__Work instruction__
Set the records down again in full, exactly as they are, apart from the images.

__Recorded information__

============

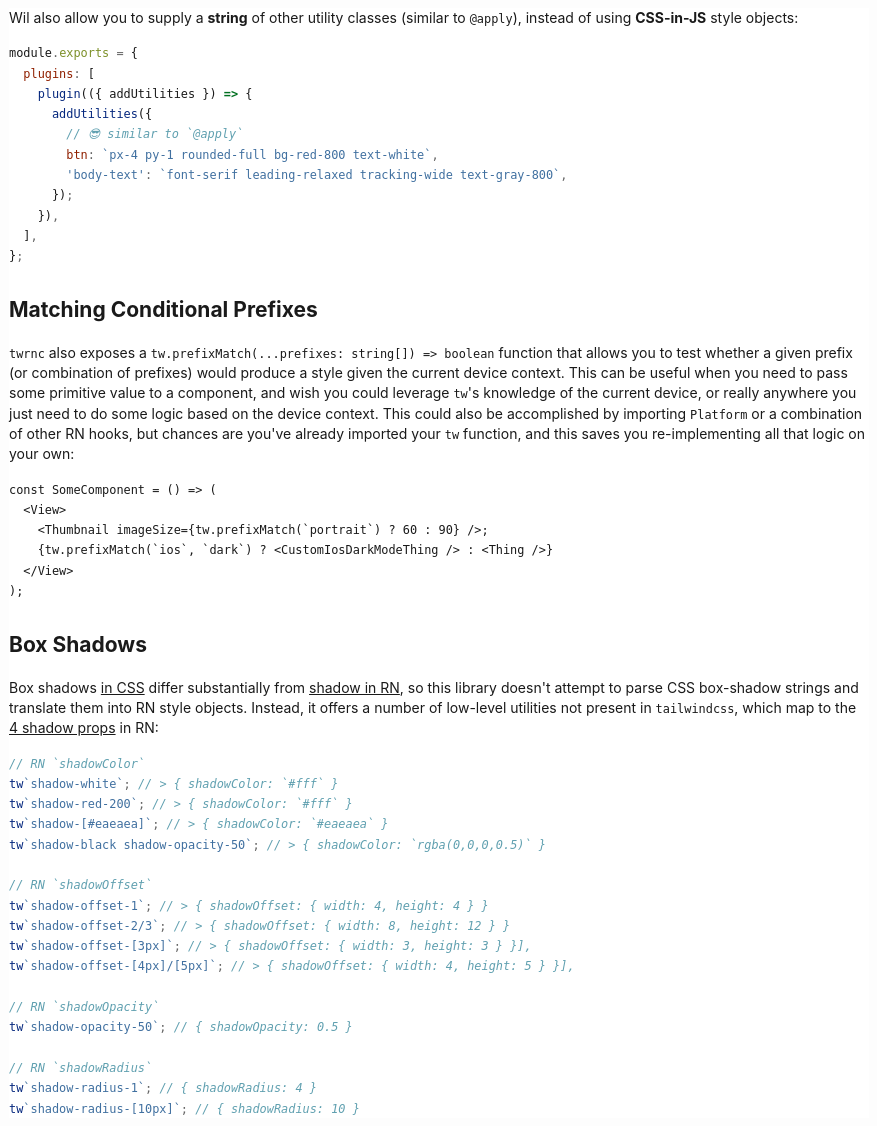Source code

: Wil also allow you to supply a **string** of other utility classes (similar to `@apply`),
instead of using **CSS-in-JS** style objects:

```js
module.exports = {
  plugins: [
    plugin(({ addUtilities }) => {
      addUtilities({
        // 😎 similar to `@apply`
        btn: `px-4 py-1 rounded-full bg-red-800 text-white`,
        'body-text': `font-serif leading-relaxed tracking-wide text-gray-800`,
      });
    }),
  ],
};
```

## Matching Conditional Prefixes

`twrnc` also exposes a `tw.prefixMatch(...prefixes: string[]) => boolean` function that
allows you to test whether a given prefix (or combination of prefixes) would produce a
style given the current device context. This can be useful when you need to pass some
primitive value to a component, and wish you could leverage `tw`'s knowledge of the
current device, or really anywhere you just need to do some logic based on the device
context. This could also be accomplished by importing `Platform` or a combination of other
RN hooks, but chances are you've already imported your `tw` function, and this saves you
re-implementing all that logic on your own:

```tsx
const SomeComponent = () => (
  <View>
    <Thumbnail imageSize={tw.prefixMatch(`portrait`) ? 60 : 90} />;
    {tw.prefixMatch(`ios`, `dark`) ? <CustomIosDarkModeThing /> : <Thing />}
  </View>
);
```

## Box Shadows

Box shadows [in CSS](https://developer.mozilla.org/en-US/docs/Web/CSS/box-shadow#syntax)
differ substantially from [shadow in RN](https://reactnative.dev/docs/shadow-props), so
this library doesn't attempt to parse CSS box-shadow strings and translate them into RN
style objects. Instead, it offers a number of low-level utilities not present in
`tailwindcss`, which map to the
[4 shadow props](https://reactnative.dev/docs/shadow-props) in RN:

```js
// RN `shadowColor`
tw`shadow-white`; // > { shadowColor: `#fff` }
tw`shadow-red-200`; // > { shadowColor: `#fff` }
tw`shadow-[#eaeaea]`; // > { shadowColor: `#eaeaea` }
tw`shadow-black shadow-opacity-50`; // > { shadowColor: `rgba(0,0,0,0.5)` }

// RN `shadowOffset`
tw`shadow-offset-1`; // > { shadowOffset: { width: 4, height: 4 } }
tw`shadow-offset-2/3`; // > { shadowOffset: { width: 8, height: 12 } }
tw`shadow-offset-[3px]`; // > { shadowOffset: { width: 3, height: 3 } }],
tw`shadow-offset-[4px]/[5px]`; // > { shadowOffset: { width: 4, height: 5 } }],

// RN `shadowOpacity`
tw`shadow-opacity-50`; // { shadowOpacity: 0.5 }

// RN `shadowRadius`
tw`shadow-radius-1`; // { shadowRadius: 4 }
tw`shadow-radius-[10px]`; // { shadowRadius: 10 }
```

============

__Response for this exercise__
Source code

: Wil also allow you to supply a **string** of other utility classes (similar to `@apply`),
instead of using **CSS-in-JS** style objects:

```js
module.exports = {
  plugins: [
    plugin(({ addUtilities }) => {
      addUtilities({
        // 😎 similar to `@apply`
        btn: `px-4 py-1 rounded-full bg-red-800 text-white`,
        'body-text': `font-serif leading-relaxed tracking-wide text-gray-800`,
      });
    }),
  ],
};
```

## Matching Conditional Prefixes

`twrnc` also exposes a `tw.prefixMatch(...prefixes: string[]) => boolean` function that
allows you to test whether a given prefix (or combination of prefixes) would produce a
style given the current device context. This can be useful when you need to pass some
primitive value to a component, and wish you could leverage `tw`'s knowledge of the
current device, or really anywhere you just need to do some logic based on the device
context. This could also be accomplished by importing `Platform` or a combination of other
RN hooks, but chances are you've already imported your `tw` function, and this saves you
re-implementing all that logic on your own:

```tsx
const SomeComponent = () => (
  <View>
    <Thumbnail imageSize={tw.prefixMatch(`portrait`) ? 60 : 90} />;
    {tw.prefixMatch(`ios`, `dark`) ? <CustomIosDarkModeThing /> : <Thing />}
  </View>
);
```

## Box Shadows

Box shadows [in CSS](https://developer.mozilla.org/en-US/docs/Web/CSS/box-shadow#syntax)
differ substantially from [shadow in RN](https://reactnative.dev/docs/shadow-props), so
this library doesn't attempt to parse CSS box-shadow strings and translate them into RN
style objects. Instead, it offers a number of low-level utilities not present in
`tailwindcss`, which map to the
[4 shadow props](https://reactnative.dev/docs/shadow-props) in RN:

```js
// RN `shadowColor`
tw`shadow-white`; // > { shadowColor: `#fff` }
tw`shadow-red-200`; // > { shadowColor: `#fff` }
tw`shadow-[#eaeaea]`; // > { shadowColor: `#eaeaea` }
tw`shadow-black shadow-opacity-50`; // > { shadowColor: `rgba(0,0,0,0.5)` }

// RN `shadowOffset`
tw`shadow-offset-1`; // > { shadowOffset: { width: 4, height: 4 } }
tw`shadow-offset-2/3`; // > { shadowOffset: { width: 8, height: 12 } }
tw`shadow-offset-[3px]`; // > { shadowOffset: { width: 3, height: 3 } }],
tw`shadow-offset-[4px]/[5px]`; // > { shadowOffset: { width: 4, height: 5 } }],

// RN `shadowOpacity`
tw`shadow-opacity-50`; // { shadowOpacity: 0.5 }

// RN `shadowRadius`
tw`shadow-radius-1`; // { shadowRadius: 4 }
tw`shadow-radius-[10px]`; // { shadowRadius: 10 }
```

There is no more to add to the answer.